> _ABOUT THIS TASK_: Search the data below for the string "Bomberos". Extract every line that contains it.

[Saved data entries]
○ ○ ○ ○

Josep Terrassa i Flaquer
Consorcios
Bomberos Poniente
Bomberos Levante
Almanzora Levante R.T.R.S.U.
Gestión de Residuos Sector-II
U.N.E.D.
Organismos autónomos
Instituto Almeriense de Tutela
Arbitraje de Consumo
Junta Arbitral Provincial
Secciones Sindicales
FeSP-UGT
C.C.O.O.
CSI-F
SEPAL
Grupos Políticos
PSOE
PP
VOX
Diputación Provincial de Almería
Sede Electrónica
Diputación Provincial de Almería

○ ○ ○ ○

> _SOLUTION TO THIS TASK_:
Bomberos Poniente
Bomberos Levante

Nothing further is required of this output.